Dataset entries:
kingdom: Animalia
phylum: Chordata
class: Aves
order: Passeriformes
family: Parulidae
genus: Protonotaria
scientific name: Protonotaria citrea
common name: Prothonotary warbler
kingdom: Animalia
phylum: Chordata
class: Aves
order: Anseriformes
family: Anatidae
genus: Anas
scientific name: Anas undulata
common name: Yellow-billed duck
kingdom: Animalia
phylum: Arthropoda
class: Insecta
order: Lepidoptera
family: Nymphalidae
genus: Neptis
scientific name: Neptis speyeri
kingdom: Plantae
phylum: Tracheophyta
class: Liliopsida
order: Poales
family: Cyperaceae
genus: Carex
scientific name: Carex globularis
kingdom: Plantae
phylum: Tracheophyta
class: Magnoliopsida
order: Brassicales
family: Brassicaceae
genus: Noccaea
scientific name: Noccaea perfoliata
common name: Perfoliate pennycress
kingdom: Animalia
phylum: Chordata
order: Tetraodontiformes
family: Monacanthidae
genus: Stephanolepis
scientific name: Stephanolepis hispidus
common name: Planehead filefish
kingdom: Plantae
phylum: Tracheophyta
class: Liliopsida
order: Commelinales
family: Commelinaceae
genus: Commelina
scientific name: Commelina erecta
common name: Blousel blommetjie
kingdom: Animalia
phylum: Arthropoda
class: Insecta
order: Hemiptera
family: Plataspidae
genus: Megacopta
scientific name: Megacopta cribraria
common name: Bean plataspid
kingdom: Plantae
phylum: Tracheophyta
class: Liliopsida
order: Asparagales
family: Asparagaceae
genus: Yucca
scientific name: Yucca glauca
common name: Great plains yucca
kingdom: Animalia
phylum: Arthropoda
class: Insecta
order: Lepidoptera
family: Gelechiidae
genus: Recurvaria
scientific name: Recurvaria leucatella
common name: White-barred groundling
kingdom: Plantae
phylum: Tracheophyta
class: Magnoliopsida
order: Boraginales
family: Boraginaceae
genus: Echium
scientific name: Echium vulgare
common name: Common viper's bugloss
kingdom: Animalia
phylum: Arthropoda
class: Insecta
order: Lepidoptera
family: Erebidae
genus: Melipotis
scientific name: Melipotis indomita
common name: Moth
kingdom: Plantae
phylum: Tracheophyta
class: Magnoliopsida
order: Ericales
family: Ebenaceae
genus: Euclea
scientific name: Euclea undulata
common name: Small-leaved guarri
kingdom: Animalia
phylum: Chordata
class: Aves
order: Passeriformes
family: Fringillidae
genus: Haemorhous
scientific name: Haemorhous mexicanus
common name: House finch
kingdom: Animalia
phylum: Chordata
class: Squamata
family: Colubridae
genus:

[Your instructions]: Update everything from the line containing "common name: Yellow-billed duck" down to the line containing "genus: Noccaea" by changing "phylum" to "division". Write out only those lines, with nothing else altered.

[Correct response]:
common name: Yellow-billed duck
kingdom: Animalia
division: Arthropoda
class: Insecta
order: Lepidoptera
family: Nymphalidae
genus: Neptis
scientific name: Neptis speyeri
kingdom: Plantae
division: Tracheophyta
class: Liliopsida
order: Poales
family: Cyperaceae
genus: Carex
scientific name: Carex globularis
kingdom: Plantae
division: Tracheophyta
class: Magnoliopsida
order: Brassicales
family: Brassicaceae
genus: Noccaea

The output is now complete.